Rio - A morte da policial civil Glória Fabiane de Souza Melo, de 47 anos, tem indícios de que foi uma execução sumária. Segundo a polícia, o corpo apresentava seis marcas de tiros no peito e, em algumas delas, há vestígios de que os disparos foram feitos com o cano da arma — provavelmente uma espingarda calibre 36 — encostado na vítima. Irmão dela e também policial civil, Fernando Rogério de Souza Melo, de 49, acusado do crime, está preso.

O corpo de Glória foi sepultado ontem. Ela morreu domingo, após ser baleada, por volta das 20h, em casa, no Humaitá, Zona Sul do Rio. Segundo as investigações da Delegacia de Homicídios (DH), a arma da vítima foi encontrada no guarda-roupa, o que prova que a policial estava desarmada ao ser atingida pelo irmão.

Reprodução Facebook
Glória Fabiane de Souza, de 47 anos, morta pelo irmão

Em depoimento à DH, Fernando admitiu que atirou com uma espingarda, mas afirmou não se lembrar do que aconteceu depois. De acordo com a polícia, após balear a irmã, o policial subiu para o terceiro andar da residência e fez vários disparos contra as paredes. Na casa, foram apreendidas munições e 11 armas, algumas delas a polícia já sabe que estão registradas. Sobre as outras, a DH ainda aguarda as informações. Fernando seria colecionador de armas.
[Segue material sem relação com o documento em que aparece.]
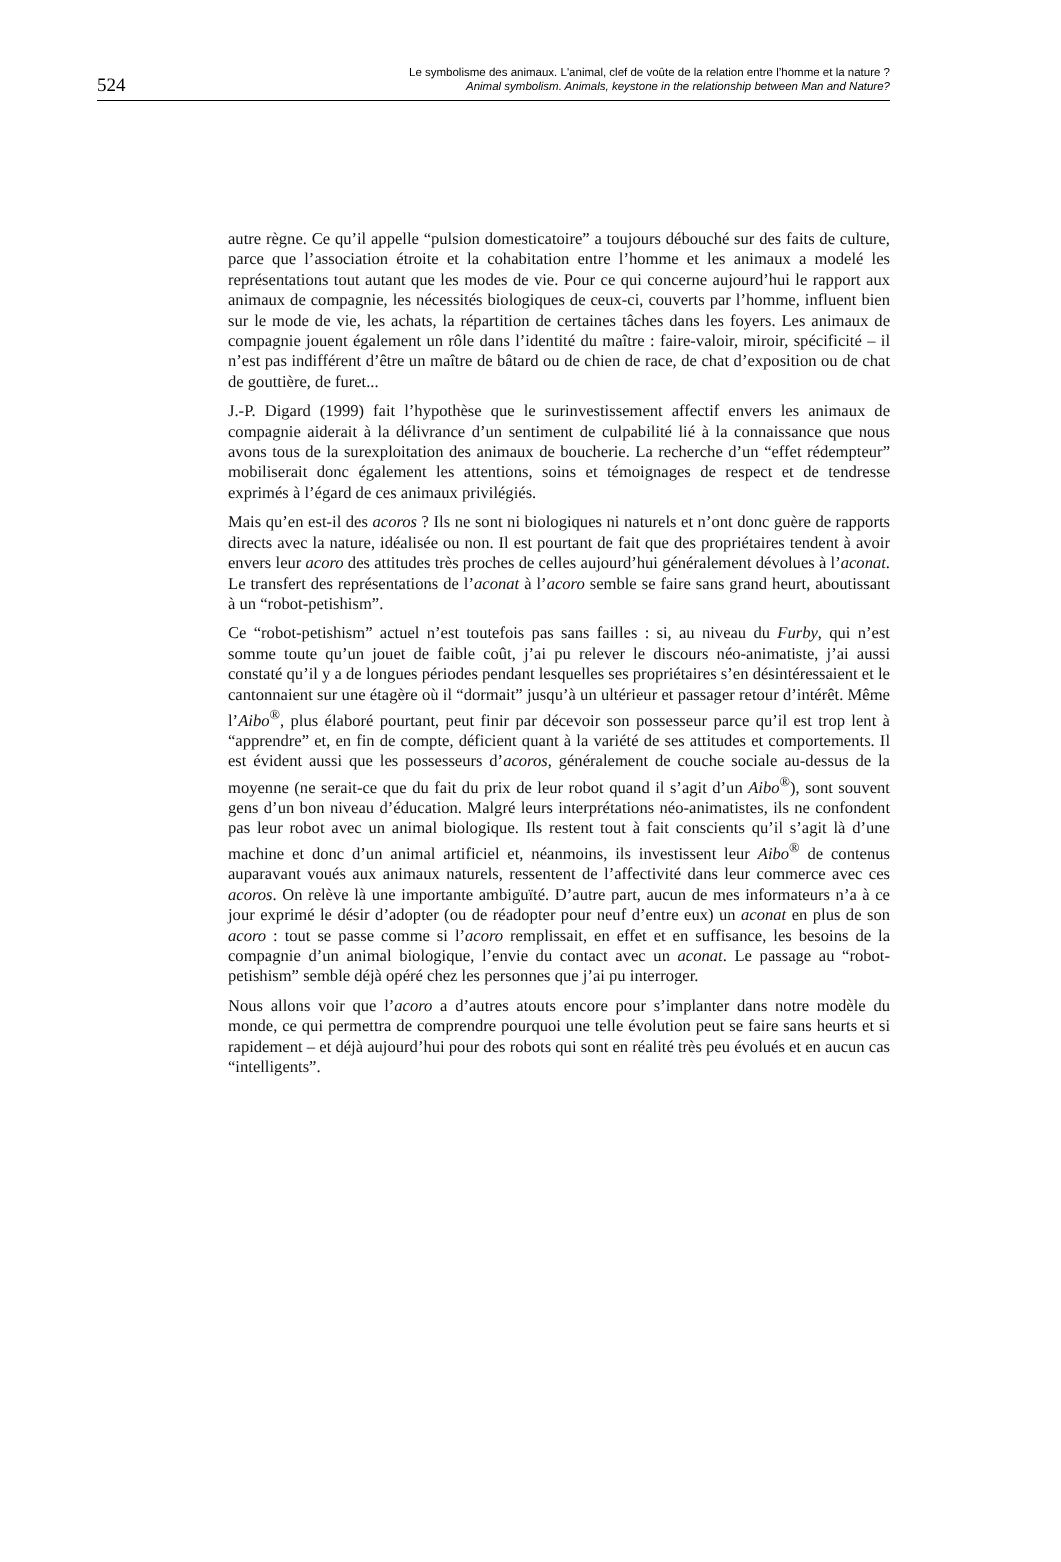524
Le symbolisme des animaux. L'animal, clef de voûte de la relation entre l’homme et la nature ?
Animal symbolism. Animals, keystone in the relationship between Man and Nature?
autre règne. Ce qu’il appelle “pulsion domesticatoire” a toujours débouché sur des faits de culture, parce que l’association étroite et la cohabitation entre l’homme et les animaux a modelé les représentations tout autant que les modes de vie. Pour ce qui concerne aujourd’hui le rapport aux animaux de compagnie, les nécessités biologiques de ceux-ci, couverts par l’homme, influent bien sur le mode de vie, les achats, la répartition de certaines tâches dans les foyers. Les animaux de compagnie jouent également un rôle dans l’identité du maître : faire-valoir, miroir, spécificité – il n’est pas indifférent d’être un maître de bâtard ou de chien de race, de chat d’exposition ou de chat de gouttière, de furet...
J.-P. Digard (1999) fait l’hypothèse que le surinvestissement affectif envers les animaux de compagnie aiderait à la délivrance d’un sentiment de culpabilité lié à la connaissance que nous avons tous de la surexploitation des animaux de boucherie. La recherche d’un “effet rédempteur” mobiliserait donc également les attentions, soins et témoignages de respect et de tendresse exprimés à l’égard de ces animaux privilégiés.
Mais qu’en est-il des acoros ? Ils ne sont ni biologiques ni naturels et n’ont donc guère de rapports directs avec la nature, idéalisée ou non. Il est pourtant de fait que des propriétaires tendent à avoir envers leur acoro des attitudes très proches de celles aujourd’hui généralement dévolues à l’aconat. Le transfert des représentations de l’aconat à l’acoro semble se faire sans grand heurt, aboutissant à un “robot-petishism”.
Ce “robot-petishism” actuel n’est toutefois pas sans failles : si, au niveau du Furby, qui n’est somme toute qu’un jouet de faible coût, j’ai pu relever le discours néo-animatiste, j’ai aussi constaté qu’il y a de longues périodes pendant lesquelles ses propriétaires s’en désintéressaient et le cantonnaient sur une étagère où il “dormait” jusqu’à un ultérieur et passager retour d’intérêt. Même l’Aibo<sup>®</sup>, plus élaboré pourtant, peut finir par décevoir son possesseur parce qu’il est trop lent à “apprendre” et, en fin de compte, déficient quant à la variété de ses attitudes et comportements. Il est évident aussi que les possesseurs d’acoros, généralement de couche sociale au-dessus de la moyenne (ne serait-ce que du fait du prix de leur robot quand il s’agit d’un Aibo<sup>®</sup>), sont souvent gens d’un bon niveau d’éducation. Malgré leurs interprétations néo-animatistes, ils ne confondent pas leur robot avec un animal biologique. Ils restent tout à fait conscients qu’il s’agit là d’une machine et donc d’un animal artificiel et, néanmoins, ils investissent leur Aibo<sup>®</sup> de contenus auparavant voués aux animaux naturels, ressentent de l’affectivité dans leur commerce avec ces acoros. On relève là une importante ambiguïté. D’autre part, aucun de mes informateurs n’a à ce jour exprimé le désir d’adopter (ou de réadopter pour neuf d’entre eux) un aconat en plus de son acoro : tout se passe comme si l’acoro remplissait, en effet et en suffisance, les besoins de la compagnie d’un animal biologique, l’envie du contact avec un aconat. Le passage au “robot-petishism” semble déjà opéré chez les personnes que j’ai pu interroger.
Nous allons voir que l’acoro a d’autres atouts encore pour s’implanter dans notre modèle du monde, ce qui permettra de comprendre pourquoi une telle évolution peut se faire sans heurts et si rapidement – et déjà aujourd’hui pour des robots qui sont en réalité très peu évolués et en aucun cas “intelligents”.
Briga por causa de herança

A casa dos irmãos tem três andares. Glória morava no primeiro e Fernando, no último. A disputa pelo imóvel, deixado para eles pela avó materna, e por outro bem, que seria um terreno ou uma casa na Região dos Lagos, teria sido o motivo da discussão que culminou no assassinato. Segundo as investigações, a policial queria que tudo fosse vendido e o dinheiro dividido entre eles — há um terceiro irmão —, mas Fernando não concordava.